*TEXT PASSAGE*.
────────────────
Thus we see the hidden motive of Keynesianism: To debauch the currency and to bring chaos and disorder to the economic system of “capitalism”; while a new order is created and oriented towards statist ends. And one can ask any government bureaucrat, Keynes is almost universally revered in the government and in the civil service. The difference between the Bolshevik and the Fabian Socialist is a matter of speed, not ends.

So how can the Democrats, and even some Republicans, get away with disguising their statist agenda, which is cloaked either in social welfare or military Keynesianism, respectively? Statist politicians are given cover in the American political system two ways. First of all, the legislative branch is founded on deliberation and compromise. This means that the foundation of the capitalist economy, individual rights and private property, can be compromised away by the two parties through the dialectics of discourse. This is the reason that we Americans constantly hear about “bipartisanship” and “democracy,” but only if it fits the statist agenda.

Second, being that the foundation of America is assumed to be “capitalist,” the ghosts of the free market system that are the dollar bills we hold in our hands persist long after the market system has been incrementally and systematically corrupted through the institution of fiat currency. One might even say that our Hegelian historical moment of truth has passed, and that the logical implication of the establishment of fiat currency is that we work at the behest of the state, our labor given in debt to the labor of others. Philosophically, this is the destruction of individual rights through the undermining of private property, which is measured in a “capitalist” system in capital. If the state owns the capital that we exchange, then we are effectively at the mercy of the state. Taxes are not the confiscation of property, but the state’s collection of notes of legal tender that it dispersed at an earlier point in time for the benefit of the “public good.”
────────────────
*TASK INPUTS*.
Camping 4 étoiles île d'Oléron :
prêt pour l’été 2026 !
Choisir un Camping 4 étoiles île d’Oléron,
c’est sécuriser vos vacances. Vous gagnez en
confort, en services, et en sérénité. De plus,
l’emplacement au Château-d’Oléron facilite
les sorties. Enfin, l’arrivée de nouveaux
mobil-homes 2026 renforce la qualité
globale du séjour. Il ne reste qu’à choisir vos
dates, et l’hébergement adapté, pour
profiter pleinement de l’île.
────────────────
*ASSIGNED TASK 1*.
Copy the passage on Keynesianism from "So how can the" to "the statist agenda." word for word.
*ASSIGNED TASK 2*.
Write out the listing from its first line to the line with "l’emplacement au Château-d’Oléron facilite", both lines included, without changing anything.

*WRITTEN REPLY 1*.
So how can the Democrats, and even some Republicans, get away with disguising their statist agenda, which is cloaked either in social welfare or military Keynesianism, respectively? Statist politicians are given cover in the American political system two ways. First of all, the legislative branch is founded on deliberation and compromise. This means that the foundation of the capitalist economy, individual rights and private property, can be compromised away by the two parties through the dialectics of discourse. This is the reason that we Americans constantly hear about “bipartisanship” and “democracy,” but only if it fits the statist agenda.

*WRITTEN REPLY 2*.
Camping 4 étoiles île d'Oléron :
prêt pour l’été 2026 !
Choisir un Camping 4 étoiles île d’Oléron,
c’est sécuriser vos vacances. Vous gagnez en
confort, en services, et en sérénité. De plus,
l’emplacement au Château-d’Oléron facilite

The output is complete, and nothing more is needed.